[HOW TO COMPLETE THIS TASK] Skipping any pictures, give all of the records below again exactly.
(EXERCISE MATERIALS)
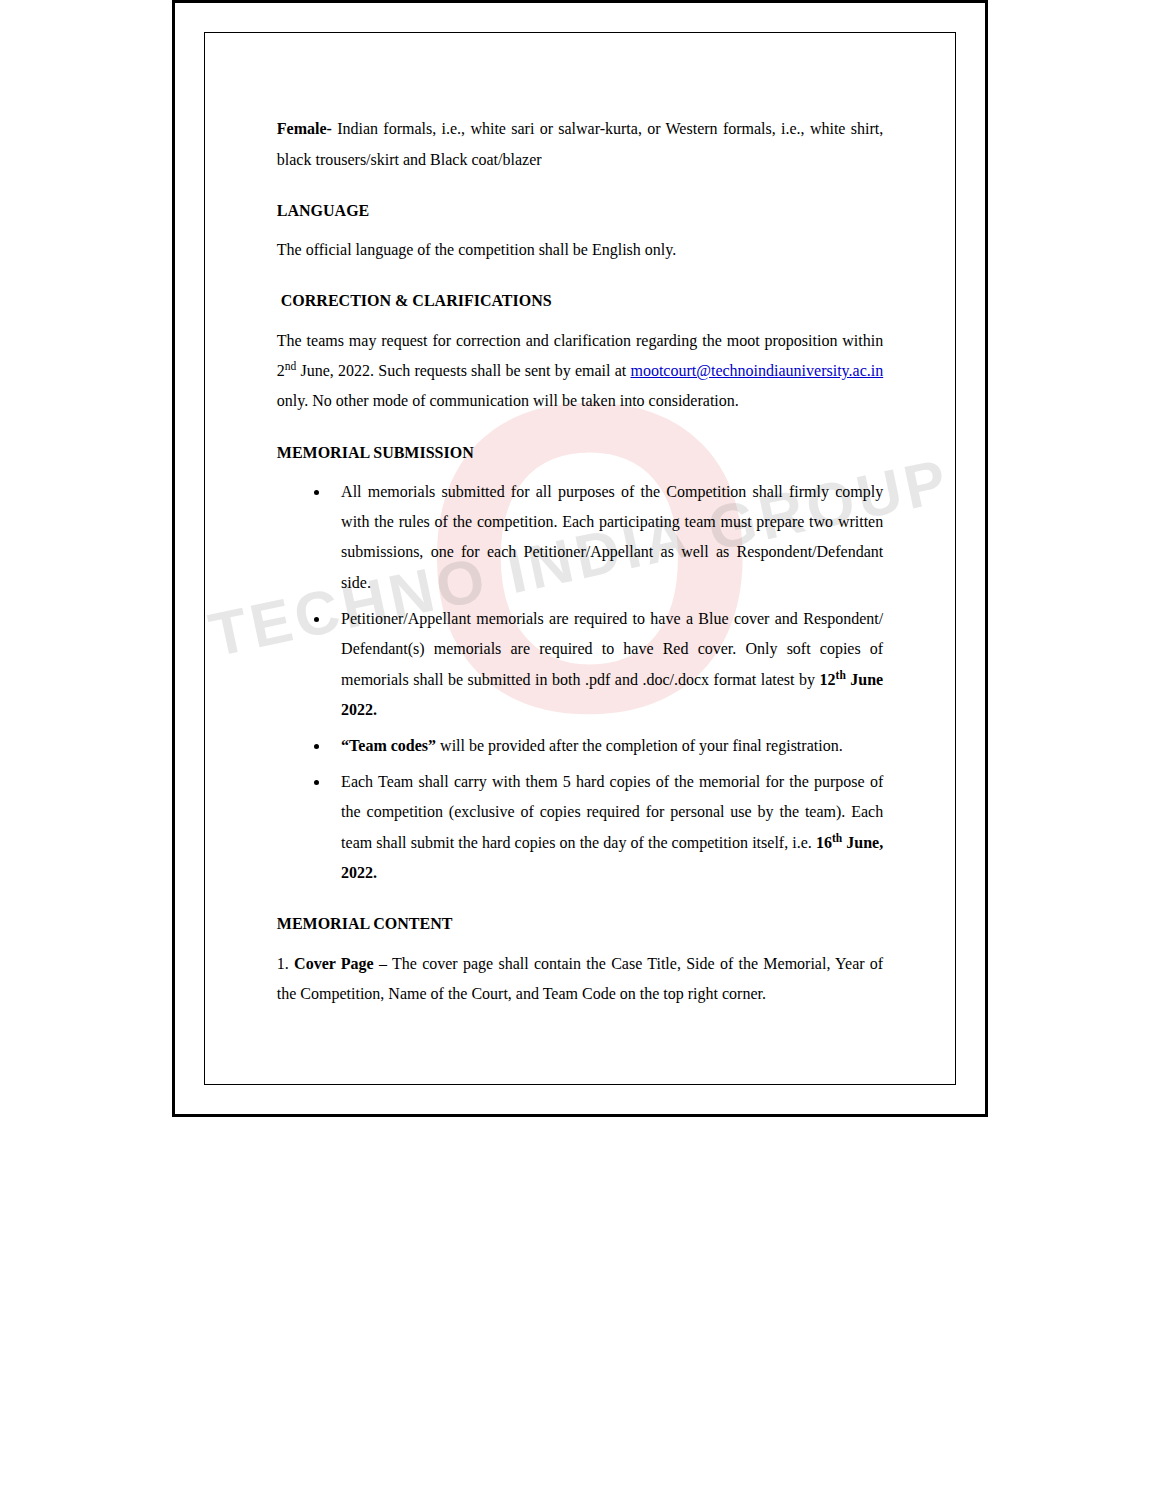O
TECHNO INDIA GROUP
Female- Indian formals, i.e., white sari or salwar-kurta, or Western formals, i.e., white shirt, black trousers/skirt and Black coat/blazer
LANGUAGE
The official language of the competition shall be English only.
CORRECTION & CLARIFICATIONS
The teams may request for correction and clarification regarding the moot proposition within 2nd June, 2022. Such requests shall be sent by email at mootcourt@technoindiauniversity.ac.in only. No other mode of communication will be taken into consideration.
MEMORIAL SUBMISSION
All memorials submitted for all purposes of the Competition shall firmly comply with the rules of the competition. Each participating team must prepare two written submissions, one for each Petitioner/Appellant as well as Respondent/Defendant side.
Petitioner/Appellant memorials are required to have a Blue cover and Respondent/ Defendant(s) memorials are required to have Red cover. Only soft copies of memorials shall be submitted in both .pdf and .doc/.docx format latest by 12th June 2022.
“Team codes” will be provided after the completion of your final registration.
Each Team shall carry with them 5 hard copies of the memorial for the purpose of the competition (exclusive of copies required for personal use by the team). Each team shall submit the hard copies on the day of the competition itself, i.e. 16th June, 2022.
MEMORIAL CONTENT
1. Cover Page – The cover page shall contain the Case Title, Side of the Memorial, Year of the Competition, Name of the Court, and Team Code on the top right corner.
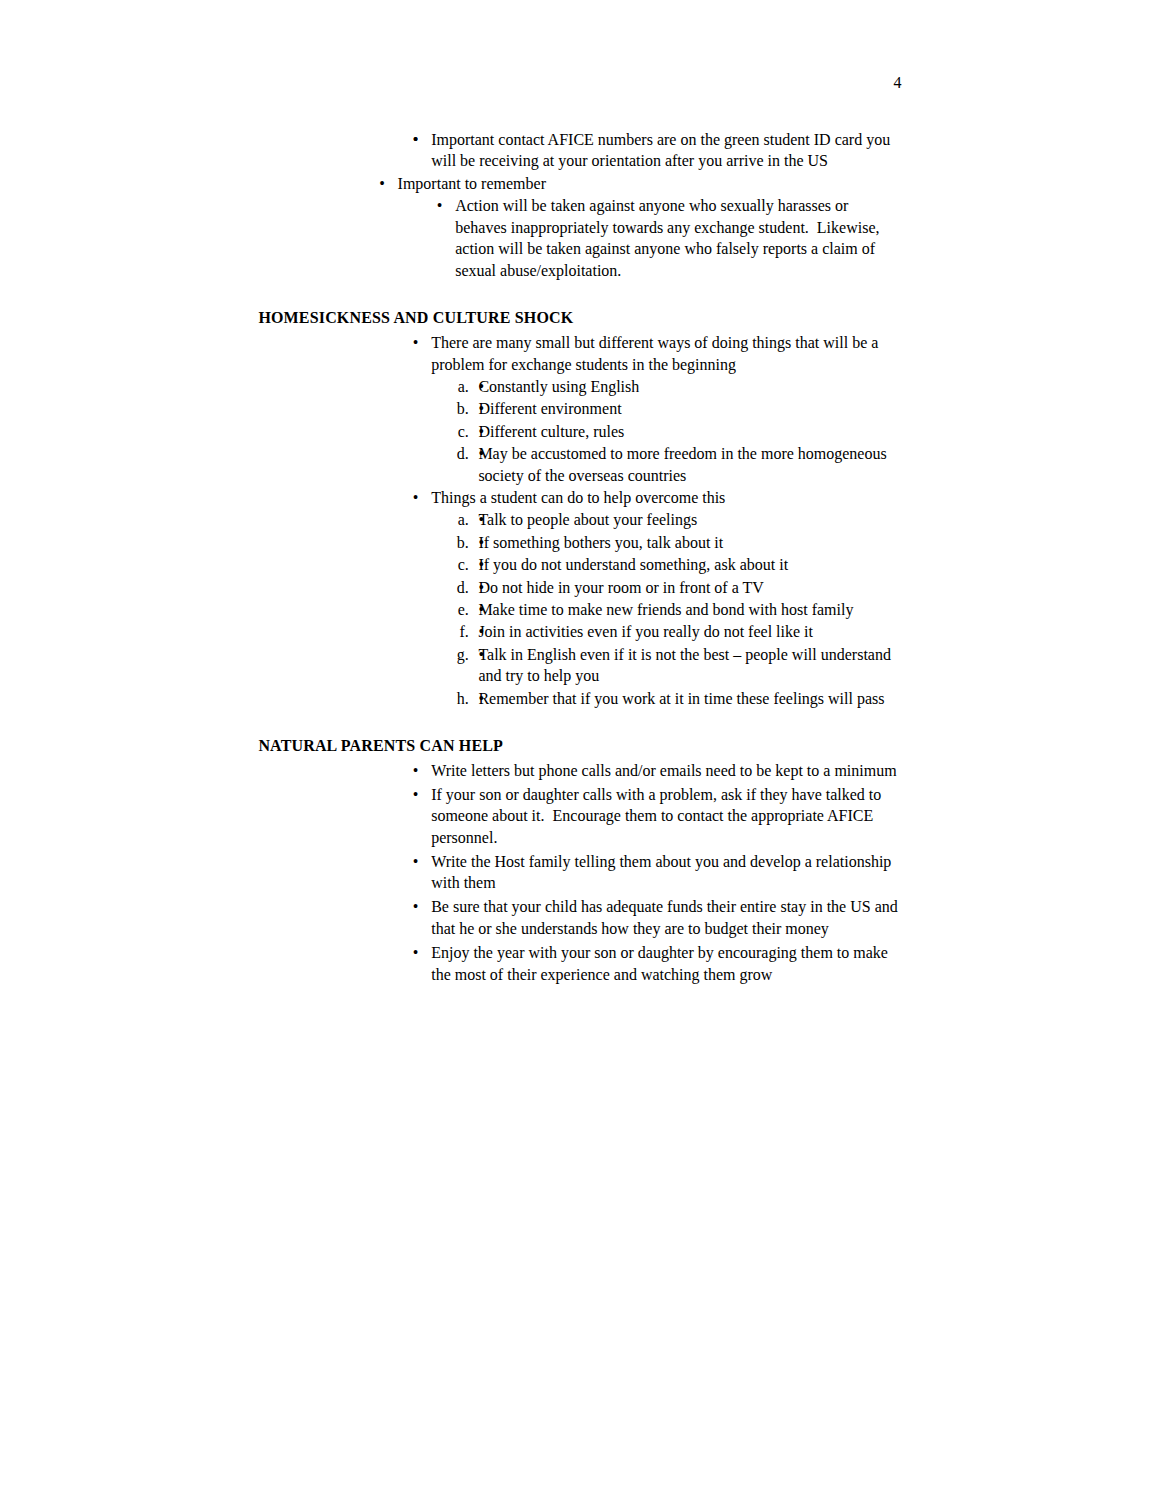4
• Important contact AFICE numbers are on the green student ID card you will be receiving at your orientation after you arrive in the US
Important to remember
Action will be taken against anyone who sexually harasses or behaves inappropriately towards any exchange student. Likewise, action will be taken against anyone who falsely reports a claim of sexual abuse/exploitation.
HOMESICKNESS AND CULTURE SHOCK
There are many small but different ways of doing things that will be a problem for exchange students in the beginning
Constantly using English
Different environment
Different culture, rules
May be accustomed to more freedom in the more homogeneous society of the overseas countries
Things a student can do to help overcome this
Talk to people about your feelings
If something bothers you, talk about it
If you do not understand something, ask about it
Do not hide in your room or in front of a TV
Make time to make new friends and bond with host family
Join in activities even if you really do not feel like it
Talk in English even if it is not the best – people will understand and try to help you
Remember that if you work at it in time these feelings will pass
NATURAL PARENTS CAN HELP
Write letters but phone calls and/or emails need to be kept to a minimum
If your son or daughter calls with a problem, ask if they have talked to someone about it. Encourage them to contact the appropriate AFICE personnel.
Write the Host family telling them about you and develop a relationship with them
Be sure that your child has adequate funds their entire stay in the US and that he or she understands how they are to budget their money
Enjoy the year with your son or daughter by encouraging them to make the most of their experience and watching them grow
(End EXERCISE MATERIALS)
[EXERCISE OUTPUT]
O
TECHNO INDIA GROUP
Female- Indian formals, i.e., white sari or salwar-kurta, or Western formals, i.e., white shirt, black trousers/skirt and Black coat/blazer
LANGUAGE
The official language of the competition shall be English only.
CORRECTION & CLARIFICATIONS
The teams may request for correction and clarification regarding the moot proposition within 2nd June, 2022. Such requests shall be sent by email at mootcourt@technoindiauniversity.ac.in only. No other mode of communication will be taken into consideration.
MEMORIAL SUBMISSION
All memorials submitted for all purposes of the Competition shall firmly comply with the rules of the competition. Each participating team must prepare two written submissions, one for each Petitioner/Appellant as well as Respondent/Defendant side.
Petitioner/Appellant memorials are required to have a Blue cover and Respondent/ Defendant(s) memorials are required to have Red cover. Only soft copies of memorials shall be submitted in both .pdf and .doc/.docx format latest by 12th June 2022.
“Team codes” will be provided after the completion of your final registration.
Each Team shall carry with them 5 hard copies of the memorial for the purpose of the competition (exclusive of copies required for personal use by the team). Each team shall submit the hard copies on the day of the competition itself, i.e. 16th June, 2022.
MEMORIAL CONTENT
1. Cover Page – The cover page shall contain the Case Title, Side of the Memorial, Year of the Competition, Name of the Court, and Team Code on the top right corner.
4
• Important contact AFICE numbers are on the green student ID card you will be receiving at your orientation after you arrive in the US
Important to remember
Action will be taken against anyone who sexually harasses or behaves inappropriately towards any exchange student. Likewise, action will be taken against anyone who falsely reports a claim of sexual abuse/exploitation.
HOMESICKNESS AND CULTURE SHOCK
There are many small but different ways of doing things that will be a problem for exchange students in the beginning
Constantly using English
Different environment
Different culture, rules
May be accustomed to more freedom in the more homogeneous society of the overseas countries
Things a student can do to help overcome this
Talk to people about your feelings
If something bothers you, talk about it
If you do not understand something, ask about it
Do not hide in your room or in front of a TV
Make time to make new friends and bond with host family
Join in activities even if you really do not feel like it
Talk in English even if it is not the best – people will understand and try to help you
Remember that if you work at it in time these feelings will pass
NATURAL PARENTS CAN HELP
Write letters but phone calls and/or emails need to be kept to a minimum
If your son or daughter calls with a problem, ask if they have talked to someone about it. Encourage them to contact the appropriate AFICE personnel.
Write the Host family telling them about you and develop a relationship with them
Be sure that your child has adequate funds their entire stay in the US and that he or she understands how they are to budget their money
Enjoy the year with your son or daughter by encouraging them to make the most of their experience and watching them grow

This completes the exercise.